Lo storico Pasquale Pinto nel numero del 1° gennaio 1925 del giornale locale "Il Crivello" con un suo articolo risponderebbe, circa le domande posteci, in maniera non del tutto completa: «Questo sacro tempio dedicato alla Gran Madre di Dio, sotto il titolo di 'S. Maria della Pace', sorse in rozzo stile romanico, verso il 1100» (sic).
Le altre notizie circa lo stile e l'arredo del manufatto sarebbero molto vicine a quelle descritte dal Garruba in Serie critiche dei Pastori Baresi (vedi infra).
Lo storico dott. Sebastiano Tagarelli, nel terzo volume Noja-Chiese e monumenti, Nuova Doge, Castellana Grotte, 1981, p. 33 e seg., citando un suo vecchio articolo pubblicato sul Bollettino della Madonna della Lama del maggio-ottobre 1973, in merito alle domande innanzi enunciate, scrive, ingarbugliando la già confusionaria e ipotetica storia della fabbrica, che la «...cappella primigenia...» [1] era sorta «..., come sappiamo, era sorta dopo la fusione delle due comunità rifugiate in Nohe da Kattry e Netion, quelle dei cristiani e la comunità dei pagani... e che a causa di ciò la si denominò di Santa Maria della Pace» (sic!).
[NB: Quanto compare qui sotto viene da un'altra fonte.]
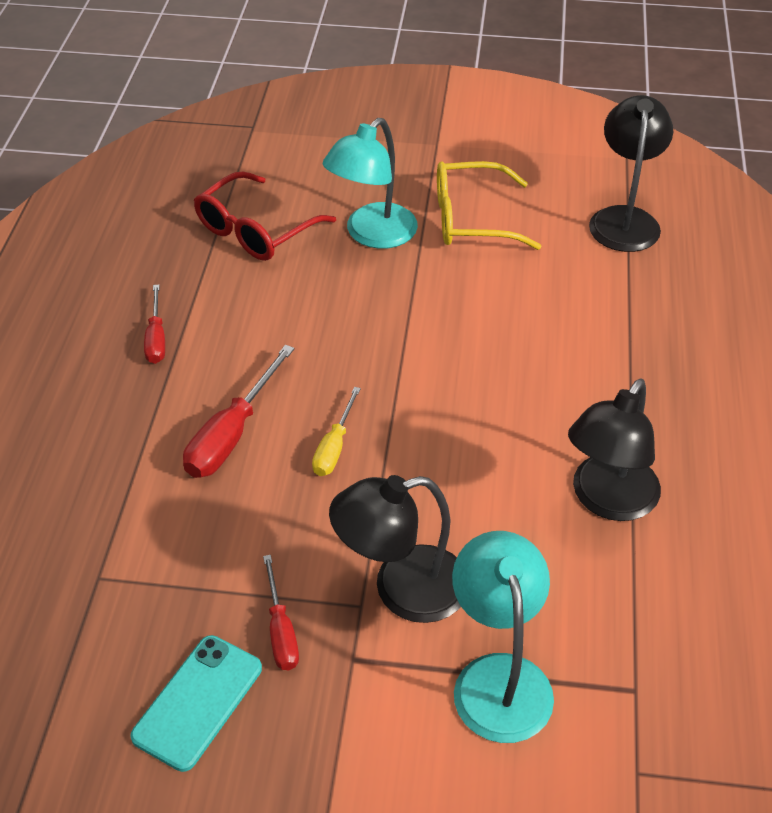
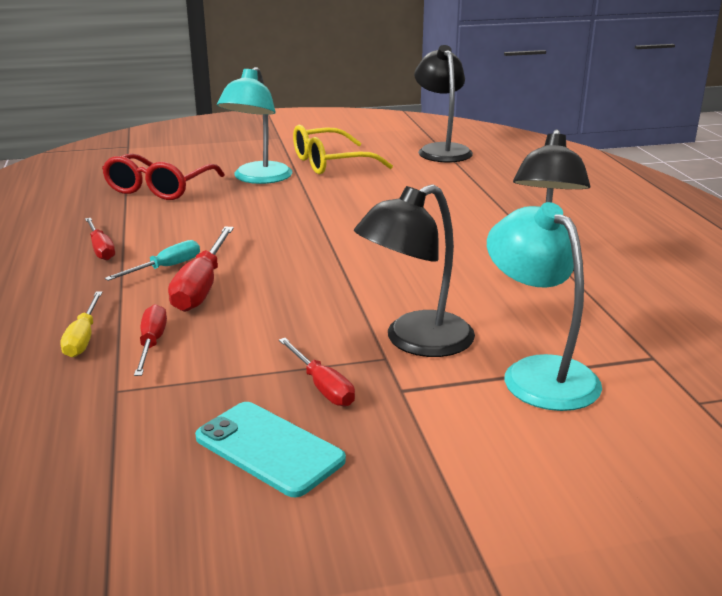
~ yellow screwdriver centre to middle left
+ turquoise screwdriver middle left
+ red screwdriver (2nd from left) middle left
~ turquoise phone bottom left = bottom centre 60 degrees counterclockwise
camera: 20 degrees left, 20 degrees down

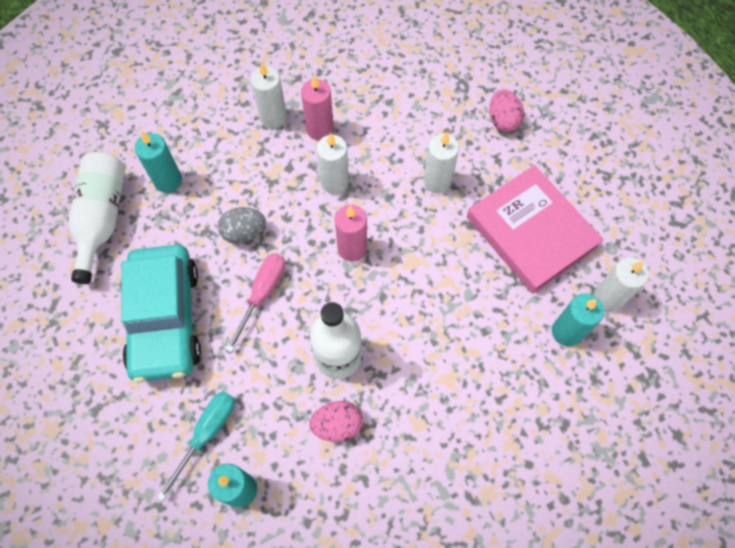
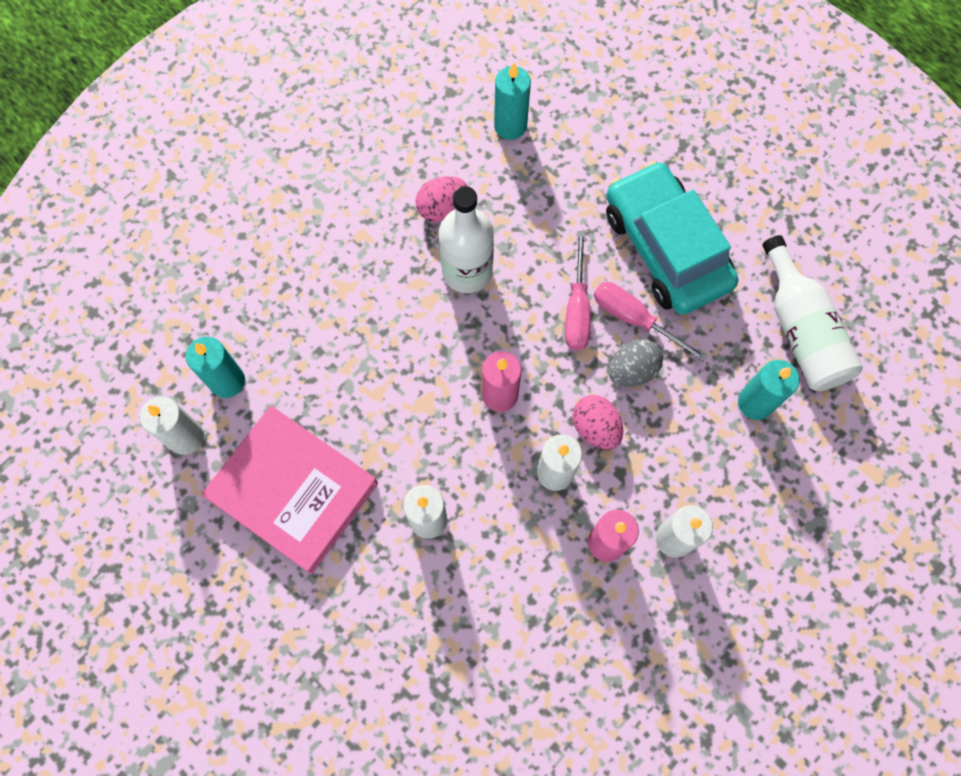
~ pink egg (2nd from left) top right to centre
+ pink screwdriver (2nd from left) middle right
- turquoise screwdriver bottom left
camera: 160 degrees right, 5 degrees up

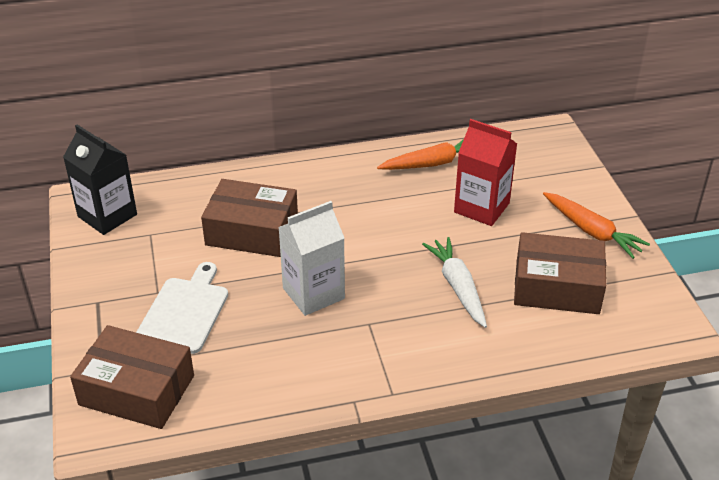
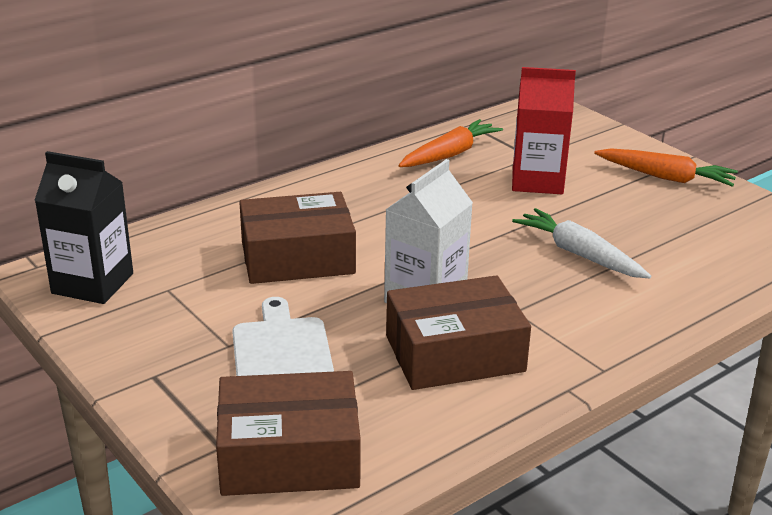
~ brown box (3rd from left) middle right to centre
camera: 25 degrees left, 10 degrees down

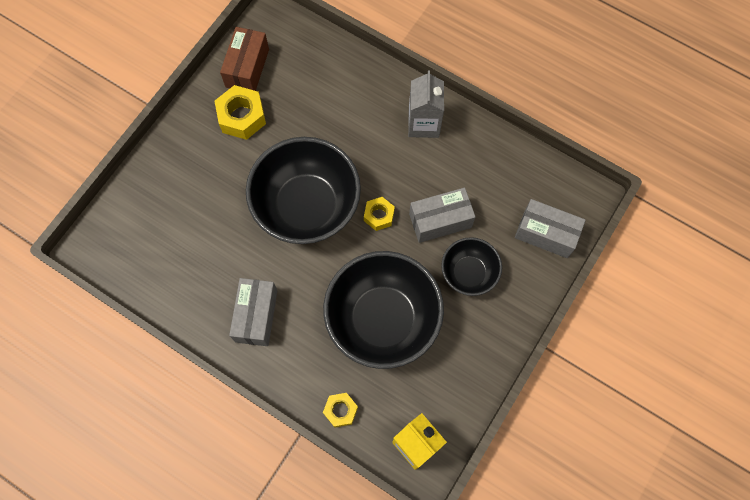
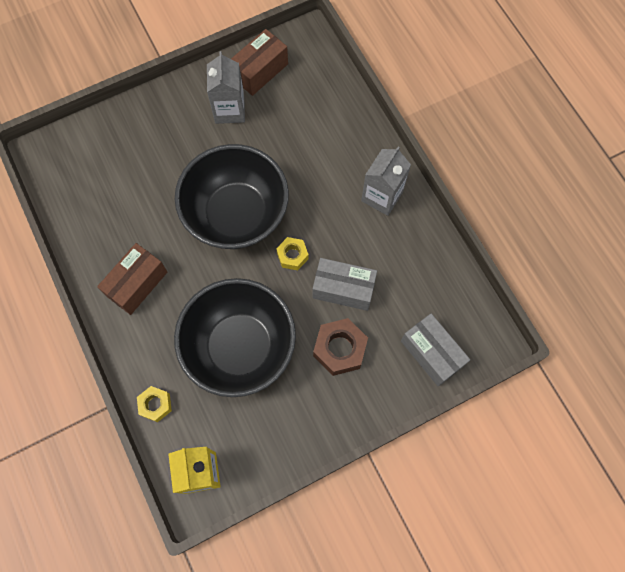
~ grey box (1st from left) centre to brown box (1st from left) middle left
~ yellow nut (1st from left) top left to grey carton (1st from left) top centre
~ black bowl (3rd from left) centre to brown nut centre
camera: 30 degrees right, 0 degrees up

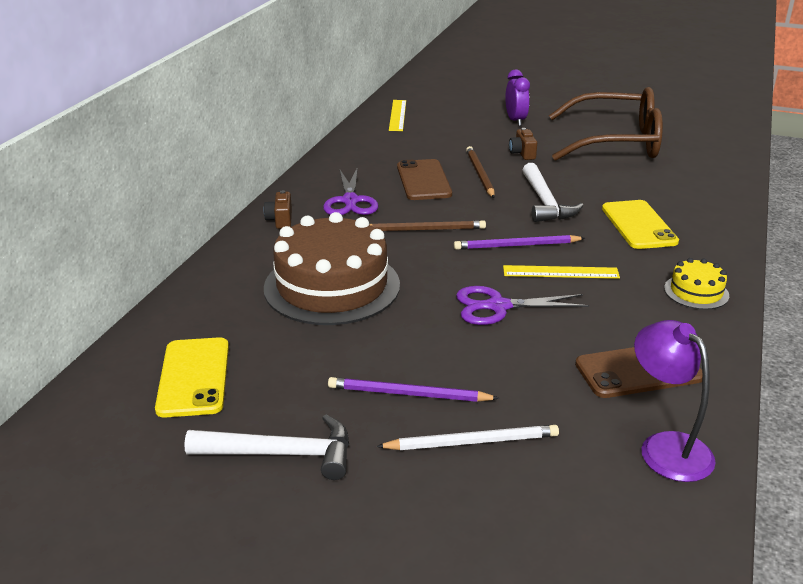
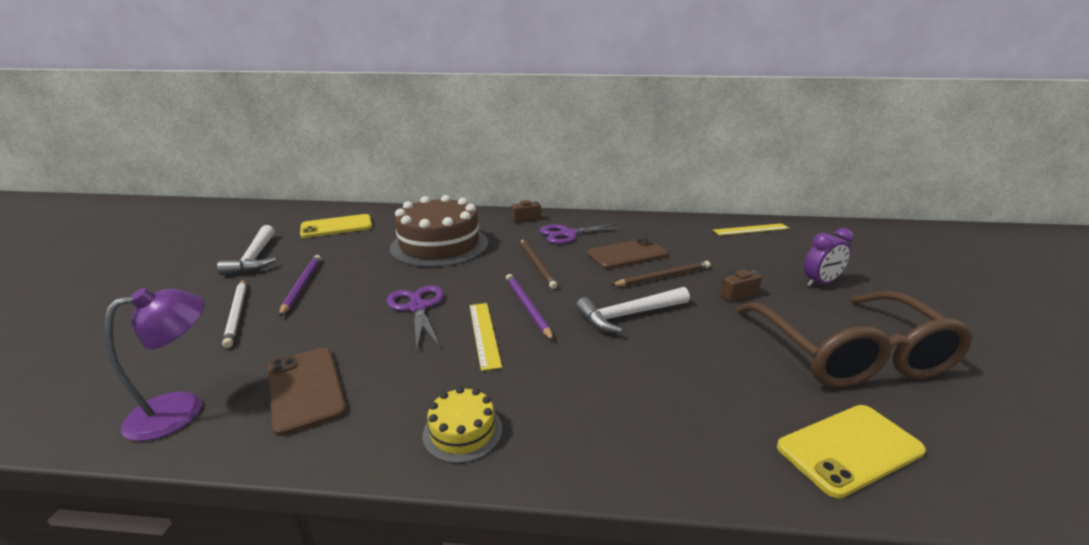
~ yellow phone (2nd from left) middle right to bottom right
camera: 75 degrees right, 5 degrees down

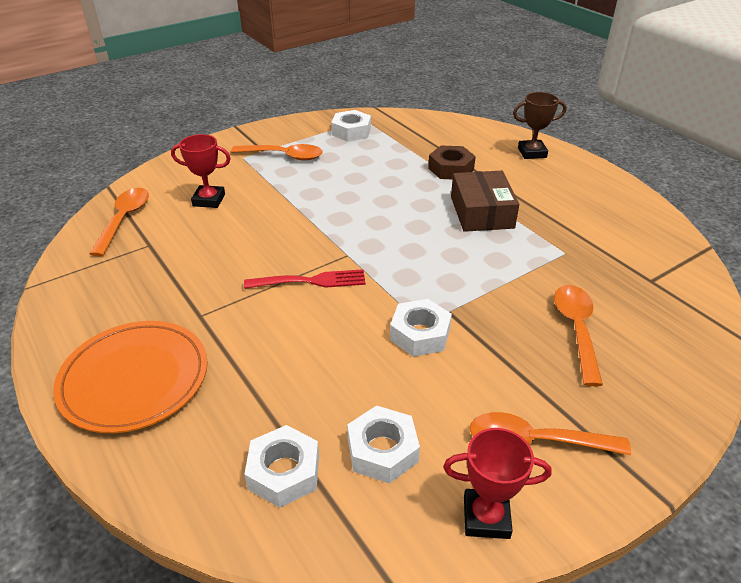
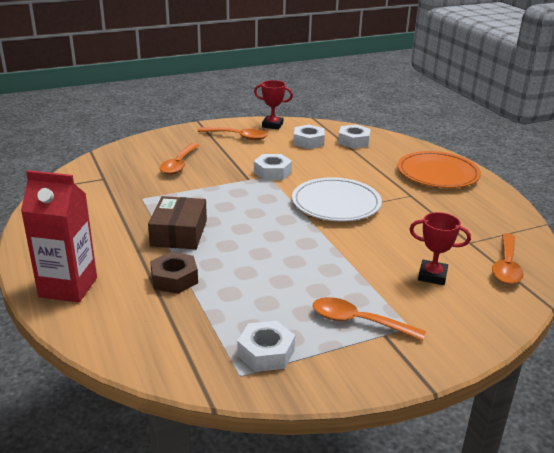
~ brown trophy top right to red carton middle left
~ red fork centre to white plate centre
camera: 170 degrees left, 10 degrees down

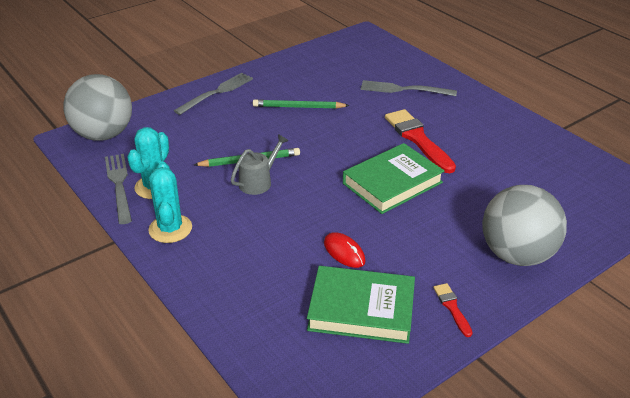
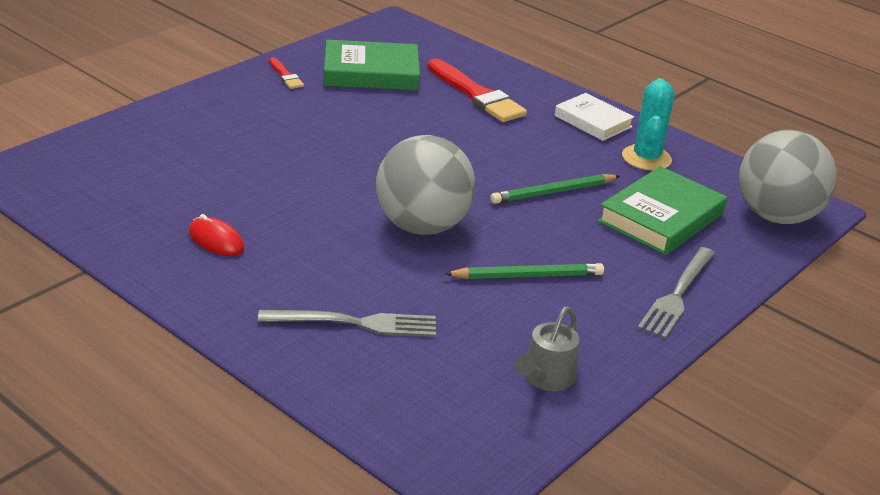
~ red mouse centre to middle left
~ grey ball (2nd from left in the first image) middle right to grey ball (1st from left) centre
~ red brush (1st from left in the first image) middle right to red brush (2nd from left) top centre
~ grey watering can centre to bottom centre
~ turquoise cactus (2nd from left) middle left to white book top right
~ green book (2nd from left) centre to middle right
- grey fork (1st from left) middle left
camera: 165 degrees right, 5 degrees down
Successivamente un certo Cornelio De Vulcano, nominato primo conte di Noja niente meno che da Federico II re di Svevia, per aver partecipato alla terza crociata (indetta dall'imperatore nel 1189), l'avrebbe ampliata trasformandola in «un tempio degno della Contea».

 

 

 

note

1 Luogo di culto molto piccolo, al massimo di mq. 10. Dai verbali delle visite pastorali abbiamo appreso che esse erano, quasi tutte senza pavimento e senza tetto. A causa di ciò il Cappellano o Rettore veniva richiamato a provvedervi entro qualche mese, pena il versamento alla Curia di libbre di cera a seconda della gravità delle deficienze.